Con la sentenza n. 5936 del 06.03.2025, la Cassazione afferma che il contenuto offensivo e razzista nei confronti di un superiore gerarchico contenuto nel messaggio inviato in una chat WhatsApp con i colleghi non ha rilevanza disciplinare, dal momento che tale comunicazione gode della tutela della segretezza di cui all’art. 15 della Costituzione.
Il fatto affrontato
Il dipendente impugna giudizialmente il licenziamento irrogatogli per aver registrato su una chat di WhatsApp denominata "Amici di lavoro" alla quale partecipavano con lui altri 13 colleghi, alcuni messaggi vocali riferiti ad un superiore gerarchico con contenuti offensivi, denigratori, minatori e razzisti.
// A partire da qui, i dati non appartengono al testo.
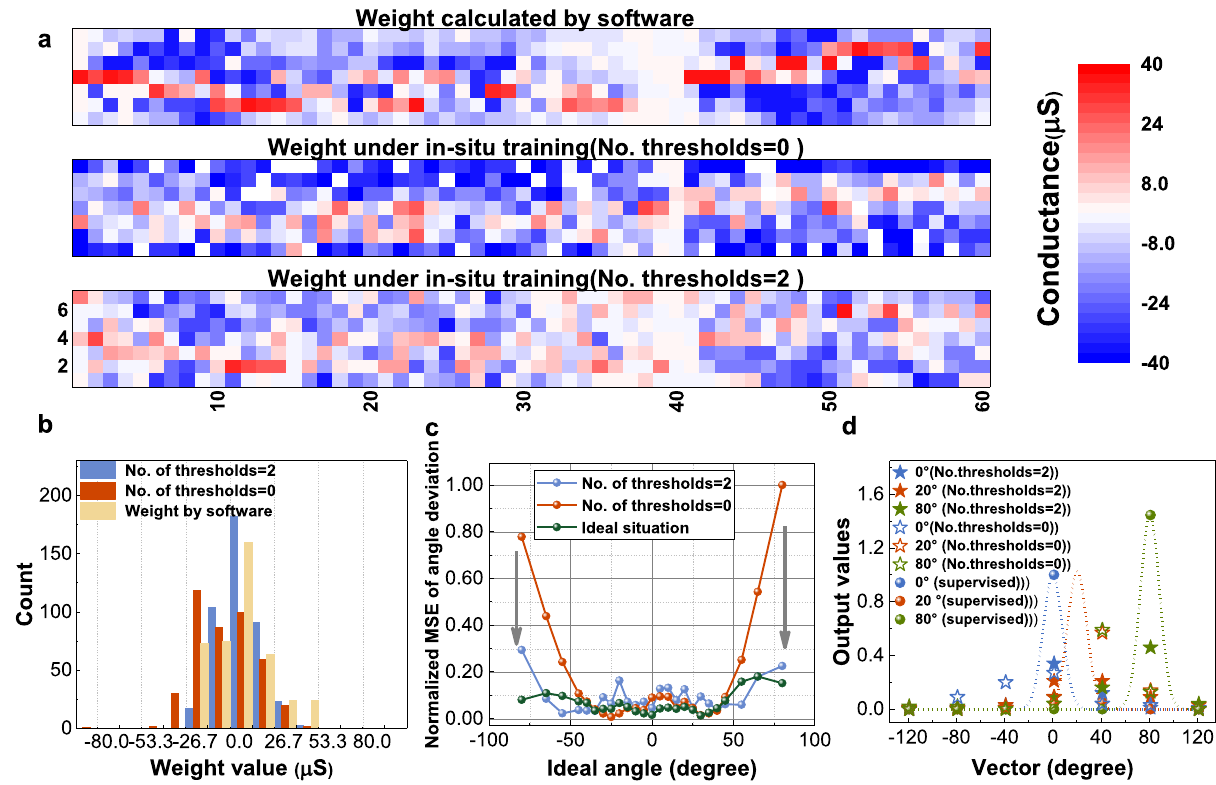
Fig. 4 Experimental demonstration results of sound localization. a The ideal weights and the measured trained weights under the number of thresholds = 0 and 2. b The weight statistical distribution results under various in situ training schemes and ideal weights. c The normalized mean square error (MSE) of the experimental results under the number of thresholds = 0 and 2. d The ideal and experimental outputs of three angle samples with various training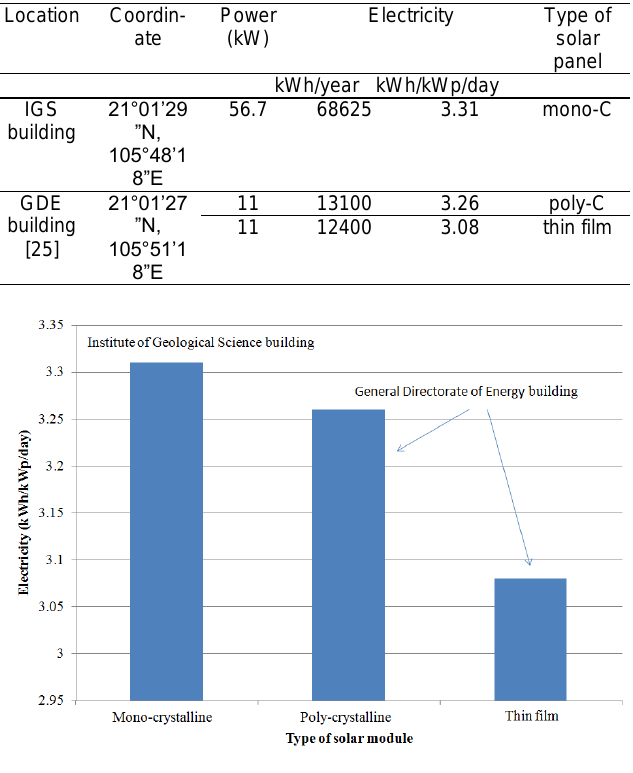
Figure 14. Comparative parameters of solar power stations in Hanoi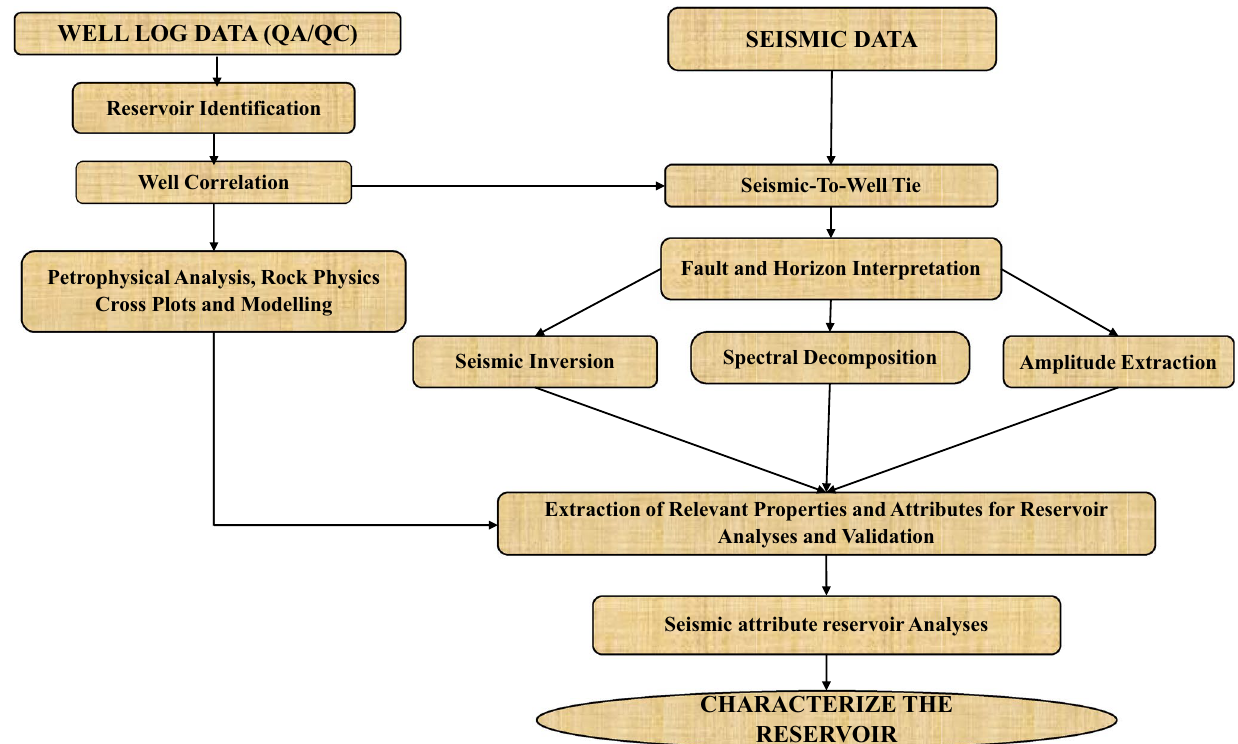
Fig. 4 Schematic workflow of the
La Corte d’Appello accoglie la predetta domanda, ritenendo che i messaggi in questione erano stati inviati ad un gruppo limitato di persone ed erano, quindi, da considerarsi quale comunicazione privata tutelata dall'art. 15 Cost.
La sentenza
La Cassazione - confermando quanto stabilito dalla Corte d’Appello - rileva, preliminarmente, che i messaggi di posta elettronica, gli SMS e la messaggistica istantanea inviata e ricevuta tramite internet godono della stessa disciplina prevista per la corrispondenza.
In particolare, secondo i Giudici di legittimità, la posta elettronica ed i messaggi WhatsApp operano secondo modalità e procedure che soddisfano il requisito di segretezza, in funzione del quale è riconosciuta a tutti consociati la tutela di cui all'art. 15 Cost.
Per la sentenza, ne consegue che un messaggio inviato dal dipendente in una chat di gruppo con i colleghi non può essere utilizzato a fini disciplinari, essendo inviato a persone determinate e destinato a rimanere segreto.
Su tali presupposti, la Suprema Corte rigetta il ricorso della società, confermando l’illegittimità del licenziamento dalla stessa irrogato.